Virus classification
- (unranked): Virus
- Realm: Riboviria
- Kingdom: Pararnavirae
- Phylum: Artverviricota
- Class: Revtraviricetes
- Order: Ortervirales
- Family: Metaviridae
- Genera: Errantivirus Metavirus

= Metaviridae =

Family of viruses

Metaviridae is a family of viruses which exist as Ty3-gypsy LTR retrotransposons in a eukaryotic host's genome. They are closely related to retroviruses: members of the family Metaviridae share many genomic elements with retroviruses, including length, organization, and genes themselves. This includes genes that encode reverse transcriptase, integrase, and capsid proteins. The reverse transcriptase and integrase proteins are needed for the retrotransposon activity of the virus. In some cases, virus-like particles can be formed from capsid proteins. Some assembled virus-like particles of members of the family Metaviridae can penetrate and infect previously uninfected cells. An example of this is the gypsy, a retroelement found in the Drosophila melanogaster genome. The ability to infect other cells is determined by the presence of the retroviral env genes which encode coat proteins.

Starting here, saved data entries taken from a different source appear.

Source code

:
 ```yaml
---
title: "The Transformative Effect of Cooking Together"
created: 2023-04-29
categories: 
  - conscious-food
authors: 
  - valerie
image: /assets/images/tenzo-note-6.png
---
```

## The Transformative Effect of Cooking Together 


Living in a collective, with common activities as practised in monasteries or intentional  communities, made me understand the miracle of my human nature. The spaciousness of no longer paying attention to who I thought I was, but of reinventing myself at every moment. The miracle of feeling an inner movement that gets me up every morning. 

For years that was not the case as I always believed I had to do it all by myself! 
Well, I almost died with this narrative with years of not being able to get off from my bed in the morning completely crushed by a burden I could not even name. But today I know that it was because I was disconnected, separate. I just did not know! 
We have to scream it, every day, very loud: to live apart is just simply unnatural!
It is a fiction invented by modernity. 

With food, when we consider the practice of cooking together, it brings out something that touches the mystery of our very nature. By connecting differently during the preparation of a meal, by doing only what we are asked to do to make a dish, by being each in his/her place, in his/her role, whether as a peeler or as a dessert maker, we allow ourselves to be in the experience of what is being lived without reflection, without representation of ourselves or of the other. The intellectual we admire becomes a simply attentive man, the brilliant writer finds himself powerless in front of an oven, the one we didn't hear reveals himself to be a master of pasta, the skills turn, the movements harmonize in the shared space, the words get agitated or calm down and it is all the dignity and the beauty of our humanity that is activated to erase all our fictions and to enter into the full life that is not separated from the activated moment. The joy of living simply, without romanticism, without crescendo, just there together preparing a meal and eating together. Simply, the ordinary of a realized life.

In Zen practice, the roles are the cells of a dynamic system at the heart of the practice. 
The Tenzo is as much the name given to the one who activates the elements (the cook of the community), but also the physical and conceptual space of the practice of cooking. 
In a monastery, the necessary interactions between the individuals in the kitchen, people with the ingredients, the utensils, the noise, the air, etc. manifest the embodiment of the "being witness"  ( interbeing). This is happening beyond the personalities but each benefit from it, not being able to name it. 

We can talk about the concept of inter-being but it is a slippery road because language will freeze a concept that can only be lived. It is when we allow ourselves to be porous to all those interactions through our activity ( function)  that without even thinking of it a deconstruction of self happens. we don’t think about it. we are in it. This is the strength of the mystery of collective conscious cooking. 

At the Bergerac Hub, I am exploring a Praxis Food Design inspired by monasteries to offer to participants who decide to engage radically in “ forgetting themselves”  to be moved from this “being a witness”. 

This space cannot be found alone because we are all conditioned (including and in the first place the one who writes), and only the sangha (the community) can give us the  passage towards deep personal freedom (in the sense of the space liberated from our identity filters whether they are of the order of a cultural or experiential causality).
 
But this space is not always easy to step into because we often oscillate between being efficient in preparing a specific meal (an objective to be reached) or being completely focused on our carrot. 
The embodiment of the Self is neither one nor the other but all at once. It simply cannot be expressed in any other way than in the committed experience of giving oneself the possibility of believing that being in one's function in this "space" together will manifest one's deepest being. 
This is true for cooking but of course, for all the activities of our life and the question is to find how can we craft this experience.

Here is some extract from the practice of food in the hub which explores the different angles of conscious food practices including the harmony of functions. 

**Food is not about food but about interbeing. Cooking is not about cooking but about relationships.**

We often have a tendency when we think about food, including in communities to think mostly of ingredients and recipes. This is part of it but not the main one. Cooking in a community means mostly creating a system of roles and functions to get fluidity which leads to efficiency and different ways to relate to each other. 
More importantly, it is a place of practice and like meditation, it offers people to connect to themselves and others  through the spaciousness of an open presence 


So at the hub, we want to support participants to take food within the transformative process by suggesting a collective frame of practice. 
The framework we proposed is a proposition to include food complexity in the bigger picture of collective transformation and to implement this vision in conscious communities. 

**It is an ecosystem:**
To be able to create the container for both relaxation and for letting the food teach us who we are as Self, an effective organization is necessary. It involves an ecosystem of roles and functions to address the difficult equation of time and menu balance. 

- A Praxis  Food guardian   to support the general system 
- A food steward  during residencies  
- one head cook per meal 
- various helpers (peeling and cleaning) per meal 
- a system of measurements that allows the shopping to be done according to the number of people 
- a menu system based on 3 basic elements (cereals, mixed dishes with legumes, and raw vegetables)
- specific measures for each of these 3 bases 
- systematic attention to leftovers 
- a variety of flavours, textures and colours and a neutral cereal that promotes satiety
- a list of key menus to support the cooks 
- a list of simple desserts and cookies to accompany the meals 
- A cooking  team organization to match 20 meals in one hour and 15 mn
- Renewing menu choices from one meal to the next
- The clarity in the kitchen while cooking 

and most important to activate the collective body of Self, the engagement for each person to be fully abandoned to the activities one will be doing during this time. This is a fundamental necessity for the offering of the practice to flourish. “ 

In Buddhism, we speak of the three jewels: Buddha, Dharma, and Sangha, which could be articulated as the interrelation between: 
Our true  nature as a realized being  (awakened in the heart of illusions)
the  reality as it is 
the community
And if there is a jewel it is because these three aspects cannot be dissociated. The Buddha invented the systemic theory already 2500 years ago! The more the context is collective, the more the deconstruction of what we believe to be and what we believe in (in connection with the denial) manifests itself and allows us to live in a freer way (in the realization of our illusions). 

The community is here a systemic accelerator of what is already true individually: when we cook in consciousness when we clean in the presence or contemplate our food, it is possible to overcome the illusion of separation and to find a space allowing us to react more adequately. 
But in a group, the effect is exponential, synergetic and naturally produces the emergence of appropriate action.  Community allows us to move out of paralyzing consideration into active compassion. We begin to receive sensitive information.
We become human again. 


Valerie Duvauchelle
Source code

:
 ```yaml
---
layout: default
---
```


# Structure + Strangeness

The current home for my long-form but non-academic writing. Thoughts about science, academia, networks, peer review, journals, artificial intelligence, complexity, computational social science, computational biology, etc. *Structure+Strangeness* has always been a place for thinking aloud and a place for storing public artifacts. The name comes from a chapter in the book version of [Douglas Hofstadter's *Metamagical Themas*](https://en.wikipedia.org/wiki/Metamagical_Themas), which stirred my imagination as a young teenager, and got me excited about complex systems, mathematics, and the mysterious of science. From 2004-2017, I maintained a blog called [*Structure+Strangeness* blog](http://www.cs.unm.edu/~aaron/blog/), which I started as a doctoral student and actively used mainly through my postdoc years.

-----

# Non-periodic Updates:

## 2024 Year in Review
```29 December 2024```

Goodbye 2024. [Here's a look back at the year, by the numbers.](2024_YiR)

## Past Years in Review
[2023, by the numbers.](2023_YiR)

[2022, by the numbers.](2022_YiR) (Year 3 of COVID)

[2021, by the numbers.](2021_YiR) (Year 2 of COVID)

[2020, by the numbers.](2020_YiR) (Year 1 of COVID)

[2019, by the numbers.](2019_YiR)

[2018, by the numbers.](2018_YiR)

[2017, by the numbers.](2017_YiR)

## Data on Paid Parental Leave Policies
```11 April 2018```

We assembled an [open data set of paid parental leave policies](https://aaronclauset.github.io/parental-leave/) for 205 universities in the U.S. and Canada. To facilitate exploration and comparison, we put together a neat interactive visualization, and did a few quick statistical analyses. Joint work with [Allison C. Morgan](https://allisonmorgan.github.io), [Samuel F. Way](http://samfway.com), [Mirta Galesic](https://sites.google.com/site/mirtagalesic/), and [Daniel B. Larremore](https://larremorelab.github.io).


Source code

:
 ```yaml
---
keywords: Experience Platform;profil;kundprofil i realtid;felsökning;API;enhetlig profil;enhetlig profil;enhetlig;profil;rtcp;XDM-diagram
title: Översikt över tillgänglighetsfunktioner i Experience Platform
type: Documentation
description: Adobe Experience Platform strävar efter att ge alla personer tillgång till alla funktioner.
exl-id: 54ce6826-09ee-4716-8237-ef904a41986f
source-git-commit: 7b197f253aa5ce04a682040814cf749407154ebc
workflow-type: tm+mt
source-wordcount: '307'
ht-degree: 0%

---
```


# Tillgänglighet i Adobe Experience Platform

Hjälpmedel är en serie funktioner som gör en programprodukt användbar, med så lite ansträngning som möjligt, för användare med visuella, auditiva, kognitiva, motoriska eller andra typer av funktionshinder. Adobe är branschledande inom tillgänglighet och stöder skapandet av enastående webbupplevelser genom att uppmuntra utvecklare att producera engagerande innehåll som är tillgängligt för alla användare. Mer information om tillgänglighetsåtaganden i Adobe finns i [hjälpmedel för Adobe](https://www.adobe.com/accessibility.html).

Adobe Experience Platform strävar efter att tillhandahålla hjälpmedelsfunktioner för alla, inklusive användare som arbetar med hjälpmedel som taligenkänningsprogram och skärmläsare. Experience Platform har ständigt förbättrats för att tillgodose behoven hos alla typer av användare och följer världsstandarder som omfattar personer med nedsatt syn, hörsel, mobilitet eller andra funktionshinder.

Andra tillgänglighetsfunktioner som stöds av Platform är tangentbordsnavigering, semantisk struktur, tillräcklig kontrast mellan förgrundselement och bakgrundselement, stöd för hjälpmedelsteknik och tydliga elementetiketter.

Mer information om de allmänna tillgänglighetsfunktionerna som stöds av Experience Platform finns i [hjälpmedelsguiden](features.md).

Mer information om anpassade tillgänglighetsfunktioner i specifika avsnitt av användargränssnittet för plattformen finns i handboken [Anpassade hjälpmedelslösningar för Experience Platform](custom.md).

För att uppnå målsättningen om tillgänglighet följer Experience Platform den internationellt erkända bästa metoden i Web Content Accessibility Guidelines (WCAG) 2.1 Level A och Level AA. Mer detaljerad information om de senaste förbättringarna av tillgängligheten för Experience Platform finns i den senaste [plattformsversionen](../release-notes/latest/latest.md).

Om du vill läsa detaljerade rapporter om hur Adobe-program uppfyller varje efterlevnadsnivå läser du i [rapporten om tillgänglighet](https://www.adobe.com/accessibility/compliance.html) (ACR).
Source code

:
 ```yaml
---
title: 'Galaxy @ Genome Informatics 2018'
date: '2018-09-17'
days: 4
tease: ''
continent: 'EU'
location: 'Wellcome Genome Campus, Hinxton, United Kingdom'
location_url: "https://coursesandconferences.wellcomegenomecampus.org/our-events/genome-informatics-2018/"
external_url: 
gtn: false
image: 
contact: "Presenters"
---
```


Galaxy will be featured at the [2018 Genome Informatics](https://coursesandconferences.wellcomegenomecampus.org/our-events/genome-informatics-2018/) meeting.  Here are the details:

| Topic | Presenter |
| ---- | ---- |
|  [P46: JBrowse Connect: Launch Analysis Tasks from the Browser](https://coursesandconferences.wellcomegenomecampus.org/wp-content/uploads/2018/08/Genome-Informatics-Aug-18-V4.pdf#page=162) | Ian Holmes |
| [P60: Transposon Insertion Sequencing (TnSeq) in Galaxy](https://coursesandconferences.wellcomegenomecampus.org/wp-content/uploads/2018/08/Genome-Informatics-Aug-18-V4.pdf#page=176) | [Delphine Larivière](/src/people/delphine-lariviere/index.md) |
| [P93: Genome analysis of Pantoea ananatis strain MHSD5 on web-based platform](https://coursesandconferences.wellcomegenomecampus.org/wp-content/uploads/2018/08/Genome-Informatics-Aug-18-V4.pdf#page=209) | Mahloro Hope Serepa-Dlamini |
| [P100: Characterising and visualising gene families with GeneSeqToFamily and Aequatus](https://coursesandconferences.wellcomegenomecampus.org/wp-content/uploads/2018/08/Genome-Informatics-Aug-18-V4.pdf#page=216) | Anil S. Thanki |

Metaviridae retrotransposons are found in all eukaryotes known and studied. Among the members are only species that produce intracellular particles, the collection of these particles is heterogeneous. Extracellular particles are surrounded by oval nuclei and are called virions. Genomes of retrotransposons in this family are positive strand RNAs. In addition to the RNA genome, some cellular RNAs can be randomly associated with particles, including specific tRNAs, in case of virus replication prepared by tRNAs. When it comes to virion producing members, it appears that the virion membrane is derived from the membrane of the host cell.

==Taxonomy==
The family Metaviridae is split into the following genera:
- Genus Metavirus
- Genus Errantivirus

Families Metaviridae, Belpaoviridae, Pseudoviridae, Retroviridae, and Caulimoviridae constitute the order Ortervirales.